• [Given text]
──────────────────────────────

[Value of the antibody cocktail anti p63 + anti p504s for the diagnosis of prostatic cancer].

UNLABELLED

Numerous lesions of the prostate, such as atrophy, adenomatous atypical hyperplasia (adenosis) or PIN can be misdiagnosed with prostatic cancer, and confused with ASAP, leading to perform additional biopsies. In such lesions, the pathologist can perform an immunohistochemical study with the anti-high molecular weight cytokeratin antibody CK903 (34bE12), which confirms the absence of basal cells and supports the diagnosis of prostatic cancer.

AIM OF THE STUDY

To compare markers of basal cells (cytokeratin 5/6, p63) and the marker of prostatic carcinomatous glands (p504s) or alpha methylacyl-CoA racemase (AMACR).

MATERIAL AND METHODS

Retrospective study of 44 cases of paraffin-embedded prostatic specimens (36 biopsies, 4 PER, 1 adenomectomy and 3 radical prostatectomies), consisting in 20 cases of prostatic carcinomas (2 intraductal, 12 Gleason 6 (3+3), 4 Gleason 7 (4+3), 2 Gleason 8 (4+4)), 11 ASAP, 9 PIN (2 low grade, 7 high grade (2 isolated)), and 10 benign lesions (8 atrophy, 1 atypical adenomatous hyperplasia and 1 case of clear cell cribriform hyperplasia). All cases were tested with antibodies to CK 5/6, and with a cocktail to p63 and p504s, after heat antigenic retrieval on NEXES Ventana processor.

RESULTS

Basal cells of normal prostatic glands stained with CK5/6 and p63 in 91,3% and 100% of cases, independently from the fixation procedure (Bouin or Formalin). Carcinomas had a p63-/p504s+ profile, PIN were p63+/p504s+, and benign lesions were p63+/p504s-. We observed an increase in sensitivity: p63/p504s (100%), CK5/6 (80%), p63 (90%), p504s (95%), and specificity: p53/p504s (90%), CK5/6 (87.5%), p63 (90.5%), p504s (90.9%).

CONCLUSION

Our results show that the use of a cocktail to p63/p504s is more specific than the use of CK5/6 alone this technique supports a diagnosis of prostatic cancer in 40% of cases previously considered as ASAP.

──────────────────────────────

Stored items
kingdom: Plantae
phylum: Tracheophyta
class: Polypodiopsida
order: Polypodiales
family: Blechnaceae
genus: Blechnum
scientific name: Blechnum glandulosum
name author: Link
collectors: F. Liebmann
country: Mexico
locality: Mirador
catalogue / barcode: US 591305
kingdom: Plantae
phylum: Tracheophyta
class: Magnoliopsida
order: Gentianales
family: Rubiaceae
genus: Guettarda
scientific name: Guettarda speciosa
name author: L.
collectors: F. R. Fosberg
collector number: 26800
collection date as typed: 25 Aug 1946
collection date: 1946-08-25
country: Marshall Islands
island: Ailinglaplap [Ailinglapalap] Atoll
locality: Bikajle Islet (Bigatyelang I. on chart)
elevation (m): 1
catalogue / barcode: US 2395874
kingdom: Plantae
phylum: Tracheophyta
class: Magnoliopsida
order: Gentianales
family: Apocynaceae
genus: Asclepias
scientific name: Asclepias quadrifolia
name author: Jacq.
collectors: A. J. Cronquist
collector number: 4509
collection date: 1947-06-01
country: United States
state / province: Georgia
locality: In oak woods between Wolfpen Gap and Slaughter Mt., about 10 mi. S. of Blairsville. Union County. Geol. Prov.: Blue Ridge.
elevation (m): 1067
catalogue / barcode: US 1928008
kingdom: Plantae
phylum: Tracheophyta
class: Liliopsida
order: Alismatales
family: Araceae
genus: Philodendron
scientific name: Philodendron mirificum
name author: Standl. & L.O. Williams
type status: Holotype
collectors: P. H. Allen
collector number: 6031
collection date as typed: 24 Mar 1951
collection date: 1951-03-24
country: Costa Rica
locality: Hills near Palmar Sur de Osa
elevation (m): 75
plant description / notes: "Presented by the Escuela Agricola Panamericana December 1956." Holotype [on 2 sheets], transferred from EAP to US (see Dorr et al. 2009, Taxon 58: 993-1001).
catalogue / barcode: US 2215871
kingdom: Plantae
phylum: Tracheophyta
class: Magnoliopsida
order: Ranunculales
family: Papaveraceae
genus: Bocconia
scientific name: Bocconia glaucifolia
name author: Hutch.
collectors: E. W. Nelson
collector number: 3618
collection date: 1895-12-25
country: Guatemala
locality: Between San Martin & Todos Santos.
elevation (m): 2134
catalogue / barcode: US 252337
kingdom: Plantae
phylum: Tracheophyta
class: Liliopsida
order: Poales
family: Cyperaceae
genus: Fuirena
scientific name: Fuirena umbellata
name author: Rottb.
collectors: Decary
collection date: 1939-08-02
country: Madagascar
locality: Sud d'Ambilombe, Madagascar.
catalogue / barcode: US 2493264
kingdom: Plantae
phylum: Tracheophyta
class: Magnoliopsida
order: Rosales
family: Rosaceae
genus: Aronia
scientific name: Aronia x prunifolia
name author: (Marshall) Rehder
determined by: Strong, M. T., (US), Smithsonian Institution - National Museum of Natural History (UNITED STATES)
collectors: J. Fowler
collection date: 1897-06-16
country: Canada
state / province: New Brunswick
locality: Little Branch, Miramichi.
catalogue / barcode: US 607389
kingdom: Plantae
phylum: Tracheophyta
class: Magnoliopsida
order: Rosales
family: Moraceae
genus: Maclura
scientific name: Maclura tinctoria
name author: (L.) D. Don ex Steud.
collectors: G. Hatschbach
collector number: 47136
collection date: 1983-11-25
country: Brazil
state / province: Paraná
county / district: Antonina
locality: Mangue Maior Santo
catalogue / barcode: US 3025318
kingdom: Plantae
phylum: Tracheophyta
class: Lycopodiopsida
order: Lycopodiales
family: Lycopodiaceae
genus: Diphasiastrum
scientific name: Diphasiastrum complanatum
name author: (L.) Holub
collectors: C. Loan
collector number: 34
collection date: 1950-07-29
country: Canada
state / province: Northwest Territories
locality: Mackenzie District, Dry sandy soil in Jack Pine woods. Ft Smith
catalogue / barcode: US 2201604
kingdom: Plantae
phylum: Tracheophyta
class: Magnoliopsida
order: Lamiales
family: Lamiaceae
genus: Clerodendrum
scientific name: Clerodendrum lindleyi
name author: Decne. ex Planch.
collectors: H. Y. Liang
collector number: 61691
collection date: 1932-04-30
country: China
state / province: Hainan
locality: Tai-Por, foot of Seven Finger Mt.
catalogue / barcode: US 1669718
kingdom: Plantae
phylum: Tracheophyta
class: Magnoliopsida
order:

──────────────────────────────

• [Task set]
A. According to the abstract, how many paraffin-embedded prostatic specimens did the retrospective study include?
B. Please explain, using the abstract, why a pathologist would run an immunohistochemical study with the CK903 (34bE12) antibody on lesions such as atrophy, adenosis or PIN.
These rows have nothing to do with the abstract.

• [Exercise answers]
A. It included 44 cases.

B. These lesions can be misdiagnosed as prostatic cancer or confused with ASAP, which leads to additional biopsies. The CK903 (34bE12) study confirms the absence of basal cells, and that supports the diagnosis of prostatic cancer.